Written task:
All of the data should be repeated exactly; pictures are not part of the copy.

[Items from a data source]
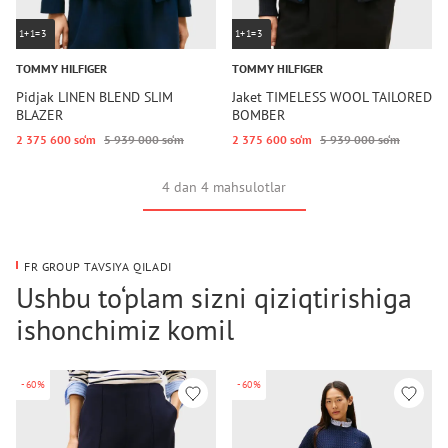
1+1=3
1+1=3
TOMMY HILFIGER
TOMMY HILFIGER
Pidjak LINEN BLEND SLIM
Jaket TIMELESS WOOL TAILORED
BLAZER
BOMBER
2 375 600 so‘m
5 939 000 so‘m
2 375 600 so‘m
5 939 000 so‘m
4 dan 4 mahsulotlar
FR GROUP TAVSIYA QILADI
Ushbu to‘plam sizni qiziqtirishiga
ishonchimiz komil
-60%
-60%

Exercise solution:
1+1=3
1+1=3
TOMMY HILFIGER
TOMMY HILFIGER
Pidjak LINEN BLEND SLIM
Jaket TIMELESS WOOL TAILORED
BLAZER
BOMBER
2 375 600 so‘m
5 939 000 so‘m
2 375 600 so‘m
5 939 000 so‘m
4 dan 4 mahsulotlar
FR GROUP TAVSIYA QILADI
Ushbu to‘plam sizni qiziqtirishiga
ishonchimiz komil
-60%
-60%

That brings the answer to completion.